> **Extracted records**

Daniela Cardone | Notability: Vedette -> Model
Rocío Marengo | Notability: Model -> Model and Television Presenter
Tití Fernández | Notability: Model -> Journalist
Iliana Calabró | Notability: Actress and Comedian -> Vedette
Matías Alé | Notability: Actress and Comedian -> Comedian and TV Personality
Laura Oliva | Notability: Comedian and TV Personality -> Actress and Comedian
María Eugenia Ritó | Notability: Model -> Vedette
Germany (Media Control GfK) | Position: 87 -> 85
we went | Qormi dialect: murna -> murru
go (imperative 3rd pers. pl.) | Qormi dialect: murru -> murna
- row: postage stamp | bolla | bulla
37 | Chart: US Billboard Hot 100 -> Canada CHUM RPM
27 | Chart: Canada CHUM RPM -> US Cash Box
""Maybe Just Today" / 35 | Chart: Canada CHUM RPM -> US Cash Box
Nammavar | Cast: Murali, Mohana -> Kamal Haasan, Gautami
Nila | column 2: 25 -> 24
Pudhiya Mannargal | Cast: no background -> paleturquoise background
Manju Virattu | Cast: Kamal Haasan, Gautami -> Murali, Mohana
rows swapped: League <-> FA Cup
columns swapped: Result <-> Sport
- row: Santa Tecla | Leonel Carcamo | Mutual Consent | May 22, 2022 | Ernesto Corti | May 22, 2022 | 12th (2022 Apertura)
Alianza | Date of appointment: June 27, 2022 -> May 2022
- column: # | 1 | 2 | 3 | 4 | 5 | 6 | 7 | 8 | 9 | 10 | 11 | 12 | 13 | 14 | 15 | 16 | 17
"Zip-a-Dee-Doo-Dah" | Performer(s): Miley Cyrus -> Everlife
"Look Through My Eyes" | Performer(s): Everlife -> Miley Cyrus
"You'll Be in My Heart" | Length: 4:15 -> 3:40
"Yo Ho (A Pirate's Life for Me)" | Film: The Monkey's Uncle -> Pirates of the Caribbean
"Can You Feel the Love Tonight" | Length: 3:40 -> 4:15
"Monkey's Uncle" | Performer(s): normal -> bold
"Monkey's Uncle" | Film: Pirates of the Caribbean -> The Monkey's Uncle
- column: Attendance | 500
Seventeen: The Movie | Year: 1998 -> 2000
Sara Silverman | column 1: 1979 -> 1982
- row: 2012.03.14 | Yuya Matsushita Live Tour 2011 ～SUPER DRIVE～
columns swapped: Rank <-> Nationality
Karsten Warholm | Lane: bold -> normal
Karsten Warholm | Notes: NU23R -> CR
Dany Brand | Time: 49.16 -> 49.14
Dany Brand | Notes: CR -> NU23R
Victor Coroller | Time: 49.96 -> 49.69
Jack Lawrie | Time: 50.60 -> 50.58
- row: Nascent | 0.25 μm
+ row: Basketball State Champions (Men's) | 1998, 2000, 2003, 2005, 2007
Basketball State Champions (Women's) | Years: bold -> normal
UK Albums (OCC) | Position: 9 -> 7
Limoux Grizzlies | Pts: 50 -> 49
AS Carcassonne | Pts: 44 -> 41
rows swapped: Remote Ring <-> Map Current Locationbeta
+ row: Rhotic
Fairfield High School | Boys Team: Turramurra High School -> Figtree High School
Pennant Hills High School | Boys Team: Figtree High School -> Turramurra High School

> **Exercise goal**
Copy every row above word for word, keeping them in their original order.

> **The output**
Daniela Cardone | Notability: Vedette -> Model
Rocío Marengo | Notability: Model -> Model and Television Presenter
Tití Fernández | Notability: Model -> Journalist
Iliana Calabró | Notability: Actress and Comedian -> Vedette
Matías Alé | Notability: Actress and Comedian -> Comedian and TV Personality
Laura Oliva | Notability: Comedian and TV Personality -> Actress and Comedian
María Eugenia Ritó | Notability: Model -> Vedette
Germany (Media Control GfK) | Position: 87 -> 85
we went | Qormi dialect: murna -> murru
go (imperative 3rd pers. pl.) | Qormi dialect: murru -> murna
- row: postage stamp | bolla | bulla
37 | Chart: US Billboard Hot 100 -> Canada CHUM RPM
27 | Chart: Canada CHUM RPM -> US Cash Box
""Maybe Just Today" / 35 | Chart: Canada CHUM RPM -> US Cash Box
Nammavar | Cast: Murali, Mohana -> Kamal Haasan, Gautami
Nila | column 2: 25 -> 24
Pudhiya Mannargal | Cast: no background -> paleturquoise background
Manju Virattu | Cast: Kamal Haasan, Gautami -> Murali, Mohana
rows swapped: League <-> FA Cup
columns swapped: Result <-> Sport
- row: Santa Tecla | Leonel Carcamo | Mutual Consent | May 22, 2022 | Ernesto Corti | May 22, 2022 | 12th (2022 Apertura)
Alianza | Date of appointment: June 27, 2022 -> May 2022
- column: # | 1 | 2 | 3 | 4 | 5 | 6 | 7 | 8 | 9 | 10 | 11 | 12 | 13 | 14 | 15 | 16 | 17
"Zip-a-Dee-Doo-Dah" | Performer(s): Miley Cyrus -> Everlife
"Look Through My Eyes" | Performer(s): Everlife -> Miley Cyrus
"You'll Be in My Heart" | Length: 4:15 -> 3:40
"Yo Ho (A Pirate's Life for Me)" | Film: The Monkey's Uncle -> Pirates of the Caribbean
"Can You Feel the Love Tonight" | Length: 3:40 -> 4:15
"Monkey's Uncle" | Performer(s): normal -> bold
"Monkey's Uncle" | Film: Pirates of the Caribbean -> The Monkey's Uncle
- column: Attendance | 500
Seventeen: The Movie | Year: 1998 -> 2000
Sara Silverman | column 1: 1979 -> 1982
- row: 2012.03.14 | Yuya Matsushita Live Tour 2011 ～SUPER DRIVE～
columns swapped: Rank <-> Nationality
Karsten Warholm | Lane: bold -> normal
Karsten Warholm | Notes: NU23R -> CR
Dany Brand | Time: 49.16 -> 49.14
Dany Brand | Notes: CR -> NU23R
Victor Coroller | Time: 49.96 -> 49.69
Jack Lawrie | Time: 50.60 -> 50.58
- row: Nascent | 0.25 μm
+ row: Basketball State Champions (Men's) | 1998, 2000, 2003, 2005, 2007
Basketball State Champions (Women's) | Years: bold -> normal
UK Albums (OCC) | Position: 9 -> 7
Limoux Grizzlies | Pts: 50 -> 49
AS Carcassonne | Pts: 44 -> 41
rows swapped: Remote Ring <-> Map Current Locationbeta
+ row: Rhotic
Fairfield High School | Boys Team: Turramurra High School -> Figtree High School
Pennant Hills High School | Boys Team: Figtree High School -> Turramurra High School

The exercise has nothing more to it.